* AVAILABLE DATA *

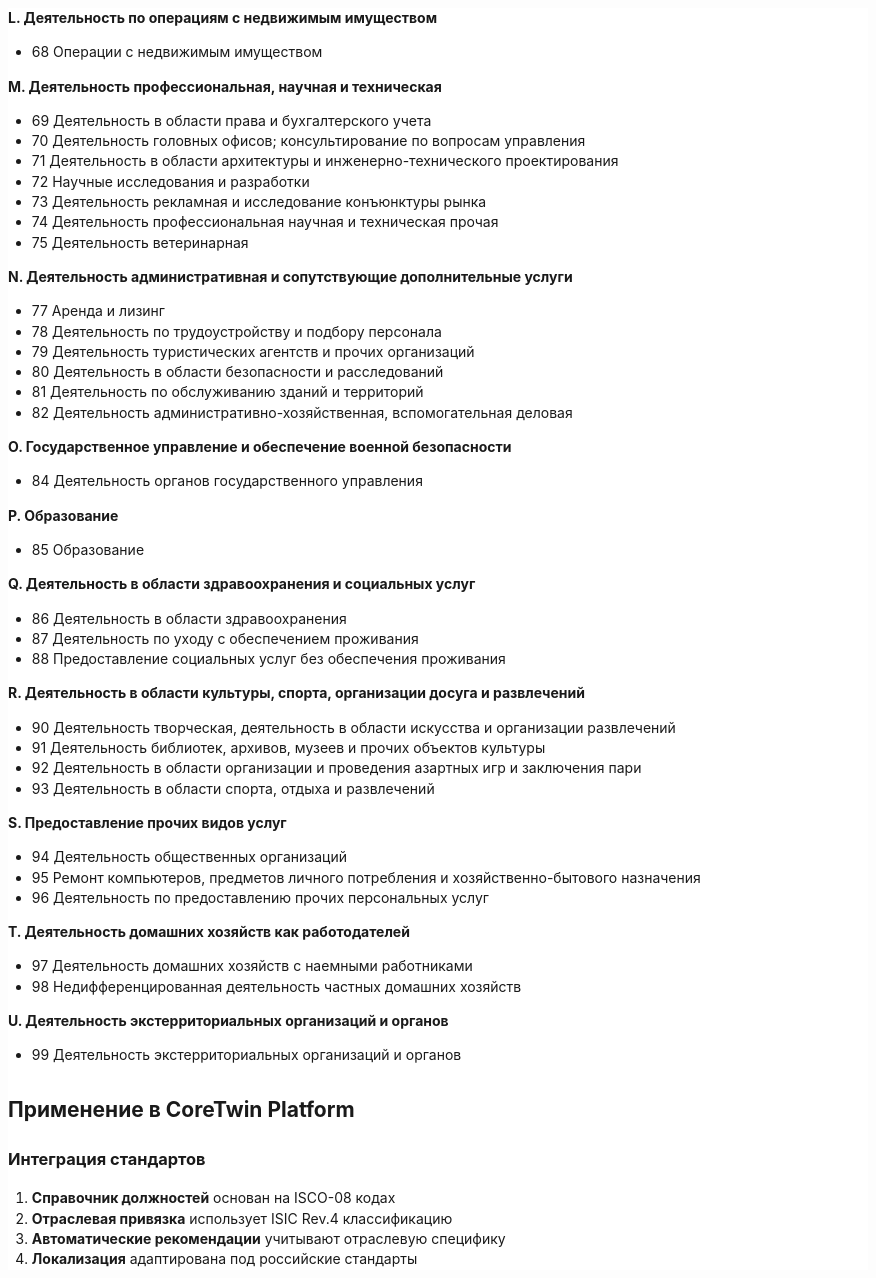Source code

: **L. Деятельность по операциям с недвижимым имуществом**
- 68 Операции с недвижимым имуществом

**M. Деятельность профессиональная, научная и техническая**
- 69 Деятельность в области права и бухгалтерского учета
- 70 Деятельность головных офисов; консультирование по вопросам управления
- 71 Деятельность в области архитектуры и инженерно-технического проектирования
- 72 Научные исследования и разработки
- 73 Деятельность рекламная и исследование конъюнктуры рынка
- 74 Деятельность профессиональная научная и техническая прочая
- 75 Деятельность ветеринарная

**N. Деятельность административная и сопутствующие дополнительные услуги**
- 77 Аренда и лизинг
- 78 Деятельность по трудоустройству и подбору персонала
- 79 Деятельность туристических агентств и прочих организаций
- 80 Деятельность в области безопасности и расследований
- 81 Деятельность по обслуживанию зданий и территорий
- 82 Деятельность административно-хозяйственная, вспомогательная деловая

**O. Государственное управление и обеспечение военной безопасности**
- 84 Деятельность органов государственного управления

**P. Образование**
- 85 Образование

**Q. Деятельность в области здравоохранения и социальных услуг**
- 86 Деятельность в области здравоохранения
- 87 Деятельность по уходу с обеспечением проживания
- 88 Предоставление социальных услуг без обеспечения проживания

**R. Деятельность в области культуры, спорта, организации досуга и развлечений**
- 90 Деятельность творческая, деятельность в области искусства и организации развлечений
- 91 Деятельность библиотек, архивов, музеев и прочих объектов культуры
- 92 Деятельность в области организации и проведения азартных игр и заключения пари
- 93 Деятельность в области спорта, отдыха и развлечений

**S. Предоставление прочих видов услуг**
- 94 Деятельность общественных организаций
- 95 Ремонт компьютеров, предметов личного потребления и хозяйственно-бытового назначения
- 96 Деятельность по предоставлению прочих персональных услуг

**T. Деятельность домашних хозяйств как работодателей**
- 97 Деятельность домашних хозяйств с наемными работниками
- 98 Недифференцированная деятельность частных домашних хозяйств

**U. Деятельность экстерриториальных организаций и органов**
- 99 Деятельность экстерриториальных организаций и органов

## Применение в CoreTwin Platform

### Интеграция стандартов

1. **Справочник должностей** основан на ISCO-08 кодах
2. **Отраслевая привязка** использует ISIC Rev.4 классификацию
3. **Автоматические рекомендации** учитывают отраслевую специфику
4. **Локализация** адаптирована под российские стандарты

...

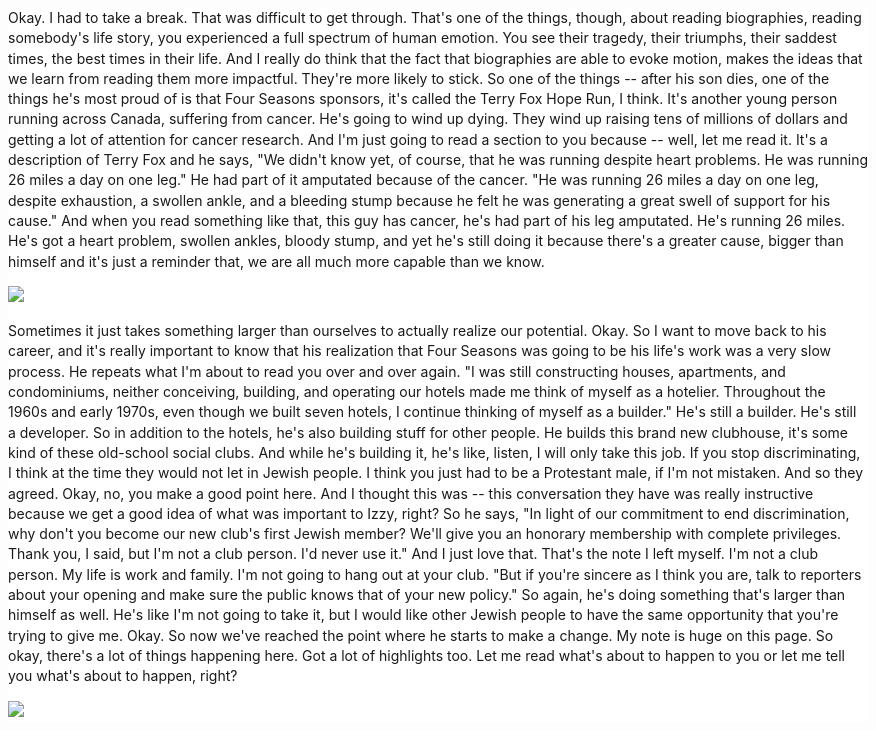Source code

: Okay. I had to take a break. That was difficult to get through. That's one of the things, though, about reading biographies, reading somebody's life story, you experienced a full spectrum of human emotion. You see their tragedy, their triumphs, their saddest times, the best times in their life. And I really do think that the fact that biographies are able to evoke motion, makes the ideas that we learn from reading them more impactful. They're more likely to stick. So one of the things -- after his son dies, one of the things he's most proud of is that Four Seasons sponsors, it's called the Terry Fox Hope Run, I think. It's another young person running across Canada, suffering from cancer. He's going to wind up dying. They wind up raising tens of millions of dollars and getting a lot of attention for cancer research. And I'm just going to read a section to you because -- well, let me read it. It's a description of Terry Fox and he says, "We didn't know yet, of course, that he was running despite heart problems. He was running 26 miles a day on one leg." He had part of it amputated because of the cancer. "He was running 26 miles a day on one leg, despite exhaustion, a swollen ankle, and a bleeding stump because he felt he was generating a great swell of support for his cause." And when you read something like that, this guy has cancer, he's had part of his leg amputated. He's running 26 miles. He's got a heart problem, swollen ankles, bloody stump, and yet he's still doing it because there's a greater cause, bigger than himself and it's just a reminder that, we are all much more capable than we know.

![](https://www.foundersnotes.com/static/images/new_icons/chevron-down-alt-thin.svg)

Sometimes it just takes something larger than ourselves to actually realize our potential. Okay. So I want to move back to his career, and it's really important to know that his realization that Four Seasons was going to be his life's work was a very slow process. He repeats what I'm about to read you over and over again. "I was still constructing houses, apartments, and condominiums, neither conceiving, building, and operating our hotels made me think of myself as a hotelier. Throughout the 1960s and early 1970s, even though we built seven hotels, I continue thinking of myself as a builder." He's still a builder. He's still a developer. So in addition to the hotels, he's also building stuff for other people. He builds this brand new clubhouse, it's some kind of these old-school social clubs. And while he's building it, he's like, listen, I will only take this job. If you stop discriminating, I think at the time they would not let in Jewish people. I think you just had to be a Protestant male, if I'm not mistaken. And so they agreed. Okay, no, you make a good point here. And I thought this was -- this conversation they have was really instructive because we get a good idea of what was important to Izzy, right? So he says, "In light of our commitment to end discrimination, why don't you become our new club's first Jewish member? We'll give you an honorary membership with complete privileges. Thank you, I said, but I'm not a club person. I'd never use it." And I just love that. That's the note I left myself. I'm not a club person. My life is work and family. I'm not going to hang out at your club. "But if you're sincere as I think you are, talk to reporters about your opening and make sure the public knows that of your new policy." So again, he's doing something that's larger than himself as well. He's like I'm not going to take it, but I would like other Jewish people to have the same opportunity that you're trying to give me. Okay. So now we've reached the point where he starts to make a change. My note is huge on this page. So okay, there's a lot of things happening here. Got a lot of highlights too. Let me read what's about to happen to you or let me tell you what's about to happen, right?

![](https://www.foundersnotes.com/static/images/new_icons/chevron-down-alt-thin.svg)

* * *

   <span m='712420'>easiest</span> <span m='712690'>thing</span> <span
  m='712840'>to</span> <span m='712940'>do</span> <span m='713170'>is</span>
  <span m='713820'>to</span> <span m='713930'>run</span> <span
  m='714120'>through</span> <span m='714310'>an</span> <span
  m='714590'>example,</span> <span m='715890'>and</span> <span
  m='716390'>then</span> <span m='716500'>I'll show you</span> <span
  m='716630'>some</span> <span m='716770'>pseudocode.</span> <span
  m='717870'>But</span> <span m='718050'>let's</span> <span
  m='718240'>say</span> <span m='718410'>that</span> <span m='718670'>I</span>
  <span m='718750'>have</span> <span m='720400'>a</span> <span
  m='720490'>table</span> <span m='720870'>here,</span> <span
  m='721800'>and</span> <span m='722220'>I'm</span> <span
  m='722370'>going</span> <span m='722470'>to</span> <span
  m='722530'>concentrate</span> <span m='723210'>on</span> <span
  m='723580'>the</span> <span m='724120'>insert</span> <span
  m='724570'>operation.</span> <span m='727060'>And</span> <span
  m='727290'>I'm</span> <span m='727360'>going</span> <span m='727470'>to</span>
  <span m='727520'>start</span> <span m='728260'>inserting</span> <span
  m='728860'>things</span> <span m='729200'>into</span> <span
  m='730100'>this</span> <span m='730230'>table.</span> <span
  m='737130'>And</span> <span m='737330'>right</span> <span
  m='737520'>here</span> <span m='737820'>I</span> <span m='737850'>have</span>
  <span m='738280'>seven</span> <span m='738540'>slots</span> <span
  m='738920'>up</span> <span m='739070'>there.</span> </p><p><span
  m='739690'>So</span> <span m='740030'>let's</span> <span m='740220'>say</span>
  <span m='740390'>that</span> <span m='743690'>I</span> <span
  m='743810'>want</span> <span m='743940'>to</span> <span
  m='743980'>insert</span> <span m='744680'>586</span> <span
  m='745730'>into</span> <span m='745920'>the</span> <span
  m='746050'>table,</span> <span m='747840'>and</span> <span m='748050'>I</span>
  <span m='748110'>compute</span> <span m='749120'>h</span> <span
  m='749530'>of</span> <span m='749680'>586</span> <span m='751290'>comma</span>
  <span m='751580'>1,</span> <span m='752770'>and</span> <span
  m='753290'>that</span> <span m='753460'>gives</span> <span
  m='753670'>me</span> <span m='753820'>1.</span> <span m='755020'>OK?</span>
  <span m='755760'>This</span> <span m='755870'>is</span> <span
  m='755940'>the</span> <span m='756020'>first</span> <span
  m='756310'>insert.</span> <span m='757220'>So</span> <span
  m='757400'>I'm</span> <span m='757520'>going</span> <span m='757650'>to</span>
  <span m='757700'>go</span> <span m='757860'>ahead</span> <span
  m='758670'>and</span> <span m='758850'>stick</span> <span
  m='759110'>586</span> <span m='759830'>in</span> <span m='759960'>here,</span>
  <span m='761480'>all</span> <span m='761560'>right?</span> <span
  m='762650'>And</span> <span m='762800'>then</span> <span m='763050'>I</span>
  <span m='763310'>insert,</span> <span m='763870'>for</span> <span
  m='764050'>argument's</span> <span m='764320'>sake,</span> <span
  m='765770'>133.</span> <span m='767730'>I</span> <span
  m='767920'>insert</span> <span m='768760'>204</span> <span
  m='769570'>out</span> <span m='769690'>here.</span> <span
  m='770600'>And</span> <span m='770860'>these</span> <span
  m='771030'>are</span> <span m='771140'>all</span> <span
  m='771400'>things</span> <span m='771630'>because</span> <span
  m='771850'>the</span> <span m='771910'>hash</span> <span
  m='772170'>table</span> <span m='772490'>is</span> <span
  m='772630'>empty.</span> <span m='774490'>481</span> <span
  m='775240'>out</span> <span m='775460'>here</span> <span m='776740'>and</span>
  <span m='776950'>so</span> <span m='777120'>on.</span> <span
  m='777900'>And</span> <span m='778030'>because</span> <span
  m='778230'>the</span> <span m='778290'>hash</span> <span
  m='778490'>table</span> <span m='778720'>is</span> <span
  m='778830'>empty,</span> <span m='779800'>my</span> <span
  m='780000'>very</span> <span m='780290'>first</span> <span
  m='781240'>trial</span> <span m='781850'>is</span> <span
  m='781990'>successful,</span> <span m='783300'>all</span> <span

* WHAT YOU SHOULD DO *
Could you filter the material above and copy each line that holds the word "Предоставление"?

* ANSWER AREA *
- 88 Предоставление социальных услуг без обеспечения проживания
**S. Предоставление прочих видов услуг**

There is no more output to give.